A estridente oposição do empresariado ao fim da desumana escala 6×1 e redução da jornada de trabalho sem redução de salários não constitui uma novidade na história do capitalismo e lembra a afirmação do pensador alemão Karl Marx de que a regulação da jornada de trabalho é fruto de uma luta multissecular entre trabalhadores e capitalistas.
No capítulo 8 do livro 1 de sua obra-prima, O capital, Marx aborda a história dessas batalhas na Inglaterra, quando a classe trabalhadora contou com o apoio de relevantes aliados, com destaque para os inspetores de fábrica, e também explorou a contradição entre a buruesia e a aristocracia no Parlamento.
Leia abaixo um pequeno trecho dessa abordagem:
“Os anos 1846-1847 marcaram época na história econômica da Inglaterra. Revogaram-se as leis dos cereais, aboliram-se as tarifas de importação de algodão e outras matérias primas, proclamou-se o livre-câmbio como estrela-guia da legislação! Em suma, foi a chegada do milênio.
Por outro lado, nesses mesmos anos o movimento cartista e a agitação pela Lei das 10 Horas atingiram seu auge. Eles encontraram aliados nos tories, ávidos por vingança.

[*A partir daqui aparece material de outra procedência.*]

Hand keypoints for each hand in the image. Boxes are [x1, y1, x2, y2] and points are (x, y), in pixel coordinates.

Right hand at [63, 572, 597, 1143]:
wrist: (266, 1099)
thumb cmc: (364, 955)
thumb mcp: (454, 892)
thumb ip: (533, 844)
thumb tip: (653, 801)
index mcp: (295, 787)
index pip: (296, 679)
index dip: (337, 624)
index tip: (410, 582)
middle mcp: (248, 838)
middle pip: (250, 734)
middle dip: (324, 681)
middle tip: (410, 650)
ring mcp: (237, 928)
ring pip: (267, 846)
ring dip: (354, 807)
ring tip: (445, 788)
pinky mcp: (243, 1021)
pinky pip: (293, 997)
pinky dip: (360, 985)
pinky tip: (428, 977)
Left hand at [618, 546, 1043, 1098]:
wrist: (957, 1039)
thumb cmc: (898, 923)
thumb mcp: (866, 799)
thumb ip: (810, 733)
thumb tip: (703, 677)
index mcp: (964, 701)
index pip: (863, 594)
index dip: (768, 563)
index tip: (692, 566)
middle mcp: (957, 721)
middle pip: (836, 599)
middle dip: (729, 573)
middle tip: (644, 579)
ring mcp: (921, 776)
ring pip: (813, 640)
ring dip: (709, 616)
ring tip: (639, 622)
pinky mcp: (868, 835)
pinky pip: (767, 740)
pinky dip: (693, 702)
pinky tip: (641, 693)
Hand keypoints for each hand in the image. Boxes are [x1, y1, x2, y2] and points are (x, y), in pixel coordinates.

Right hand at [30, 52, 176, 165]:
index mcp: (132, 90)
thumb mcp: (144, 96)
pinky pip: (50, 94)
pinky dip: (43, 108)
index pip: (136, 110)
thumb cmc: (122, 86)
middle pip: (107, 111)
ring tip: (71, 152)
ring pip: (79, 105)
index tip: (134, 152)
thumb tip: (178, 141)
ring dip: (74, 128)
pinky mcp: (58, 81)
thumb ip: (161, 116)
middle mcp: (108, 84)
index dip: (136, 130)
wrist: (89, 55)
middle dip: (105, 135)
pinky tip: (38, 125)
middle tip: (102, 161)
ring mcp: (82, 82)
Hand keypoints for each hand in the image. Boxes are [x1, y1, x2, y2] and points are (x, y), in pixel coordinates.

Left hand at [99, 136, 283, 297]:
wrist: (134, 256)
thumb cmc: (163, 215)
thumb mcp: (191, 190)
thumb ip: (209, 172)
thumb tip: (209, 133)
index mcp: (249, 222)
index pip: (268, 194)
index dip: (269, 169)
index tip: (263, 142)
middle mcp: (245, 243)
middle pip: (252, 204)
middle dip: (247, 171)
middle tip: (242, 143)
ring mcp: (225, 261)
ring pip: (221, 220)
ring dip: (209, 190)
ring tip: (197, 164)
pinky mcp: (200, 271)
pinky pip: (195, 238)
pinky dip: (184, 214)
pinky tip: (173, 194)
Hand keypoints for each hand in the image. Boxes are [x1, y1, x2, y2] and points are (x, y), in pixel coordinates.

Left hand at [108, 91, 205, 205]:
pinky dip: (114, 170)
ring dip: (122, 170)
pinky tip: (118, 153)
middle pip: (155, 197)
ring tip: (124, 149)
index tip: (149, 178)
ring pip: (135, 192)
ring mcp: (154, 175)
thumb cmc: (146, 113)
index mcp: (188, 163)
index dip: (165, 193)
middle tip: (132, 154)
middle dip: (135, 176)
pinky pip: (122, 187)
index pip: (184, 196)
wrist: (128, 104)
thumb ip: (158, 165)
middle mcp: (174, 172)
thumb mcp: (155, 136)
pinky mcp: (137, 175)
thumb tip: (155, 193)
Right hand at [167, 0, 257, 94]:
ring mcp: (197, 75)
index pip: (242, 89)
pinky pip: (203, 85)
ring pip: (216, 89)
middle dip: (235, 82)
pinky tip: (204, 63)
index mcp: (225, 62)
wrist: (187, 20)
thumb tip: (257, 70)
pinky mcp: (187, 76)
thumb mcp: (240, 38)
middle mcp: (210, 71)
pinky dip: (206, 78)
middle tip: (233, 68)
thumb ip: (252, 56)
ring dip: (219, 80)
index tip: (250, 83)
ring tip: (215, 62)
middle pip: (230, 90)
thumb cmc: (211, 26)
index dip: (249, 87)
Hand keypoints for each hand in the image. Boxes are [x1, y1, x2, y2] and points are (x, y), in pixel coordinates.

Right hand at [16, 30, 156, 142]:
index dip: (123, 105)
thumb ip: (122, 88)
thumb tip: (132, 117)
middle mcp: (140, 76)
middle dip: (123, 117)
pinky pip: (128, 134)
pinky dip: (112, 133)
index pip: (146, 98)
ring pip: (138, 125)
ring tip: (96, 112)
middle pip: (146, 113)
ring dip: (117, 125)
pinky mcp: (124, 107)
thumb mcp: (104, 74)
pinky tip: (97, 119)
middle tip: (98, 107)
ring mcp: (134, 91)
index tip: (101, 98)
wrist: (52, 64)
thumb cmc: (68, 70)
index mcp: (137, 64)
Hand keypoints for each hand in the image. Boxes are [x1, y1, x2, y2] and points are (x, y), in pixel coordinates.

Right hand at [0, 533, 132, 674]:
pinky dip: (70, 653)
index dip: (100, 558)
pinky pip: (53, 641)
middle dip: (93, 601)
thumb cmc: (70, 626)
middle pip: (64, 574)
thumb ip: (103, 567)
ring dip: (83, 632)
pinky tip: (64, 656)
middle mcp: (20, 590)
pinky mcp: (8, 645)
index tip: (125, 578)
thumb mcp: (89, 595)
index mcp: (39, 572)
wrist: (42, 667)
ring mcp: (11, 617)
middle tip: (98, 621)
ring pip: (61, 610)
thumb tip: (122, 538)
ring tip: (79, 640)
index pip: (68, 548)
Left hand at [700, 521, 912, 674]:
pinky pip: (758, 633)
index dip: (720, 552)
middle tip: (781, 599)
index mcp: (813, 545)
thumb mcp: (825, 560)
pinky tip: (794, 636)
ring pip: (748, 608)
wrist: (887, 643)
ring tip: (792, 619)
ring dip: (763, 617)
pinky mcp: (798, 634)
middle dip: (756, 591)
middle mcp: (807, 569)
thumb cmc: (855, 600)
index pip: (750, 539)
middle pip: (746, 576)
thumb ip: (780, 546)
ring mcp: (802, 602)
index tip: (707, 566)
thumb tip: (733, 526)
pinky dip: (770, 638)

Apesar da resistência fanática do exército dos livre-cambistas perjuradores, liderados por Bright e Cobden, a Lei das 10 Horas, por tanto tempo almejada, foi aprovada pelo Parlamento.
A nova lei fabril de 8 de junho de 1847 determinou que, a partir de 1º de julho de 1847, haveria uma redução preliminar da jornada de trabalho dos “jovens” (de 13 a 18 anos) e de todas as trabalhadoras para 11 horas, e que, em 1º maio de 1848, entraria em vigor a limitação definitiva em 10 horas. De resto, a lei não era mais que uma emenda às leis de 1833 e 1844.
O capital deu início, então, a uma campanha prévia para impedir a plena aplicação da lei em 1º de maio de 1848. E caberia aos próprios trabalhadores, supostamente escaldados pela experiência, ajudar a destruir sua própria obra. O momento fora habilmente escolhido. Deve-se recordar que, em consequência da terrível crise de 1846-1847, abateu-se uma grande miséria entre os trabalhadores fabris, já que muitas fábricas passaram a operar apenas em tempo reduzido, muitas delas estando completamente paralisadas.
Um número considerável de trabalhadores encontrava-se, assim, na mais difícil situação, e muitos deles endividados. Por essa razão, podia-se presumir, com um certo grau de certeza, que eles prefeririam uma jornada de trabalho mais longa, pois assim poderiam se recuperar das perdas passadas, talvez saldar suas dívidas, resgatar seus móveis da casa de penhores, repor os bens vendidos ou adquirir novas roupas para si mesmos e para sua família. Os senhores fabricantes tentaram agravar o efeito natural dessas circunstâncias por meio de uma redução geral dos salários em 10%. Isso se deu, por assim dizer, para celebrar o advento da nova era do livre-câmbio. Seguiu-se, então, mais uma redução de 81/3%, assim que a jornada de trabalho foi reduzida para 11 horas, e do dobro, assim que foi definitivamente reduzida para 10 horas. Onde as circunstâncias o permitiram, houve uma redução salarial de, no mínimo, 25% (143).
Sob condições tão favoravelmente preparadas, teve início, entre os trabalhadores, o movimento pela revogação da lei de 1847. Mentira, suborno, ameaça: nenhum meio foi poupado para esse fim, porém tudo em vão. Quanto à meia dúzia de petições em que os trabalhadores foram obrigados a se queixar de “sua opressão pela lei”, os próprios peticionários atestaram, em interrogatório oral, que suas assinaturas haviam sido obtidas à força. “Eles eram oprimidos, mas por algum outro que não a lei fabril”, conforme um relatório dos inspetores fabris. Como os fabricantes não conseguiam fazer com que os trabalhadores falassem o que eles queriam, eles próprios passaram a gritar ainda mais alto, na imprensa e no Parlamento, em nome dos trabalhadores.
Denunciaram os inspetores de fábricas como uma espécie de comissários da Convençãox, que sacrificavam impiedosamente os desditosos trabalhadores a seus delírios de reforma do mundo. Também essa manobra fracassou. O inspetor de fábrica Leonard Horner colheu, pessoalmente e por meio de seus subinspetores, inúmeros depoimentos de testemunhas nas fábricas de Lancashire. Cerca de 70% dos trabalhadores ouvidos declararam-se pelas 10 horas, uma porcentagem muito menor pelas 11 horas e uma minoria absolutamente insignificante pelas velhas 12 horas. A campanha prévia do capital malogrou, e a Lei das 10 Horas entrou em vigor em 1º de maio de 1848.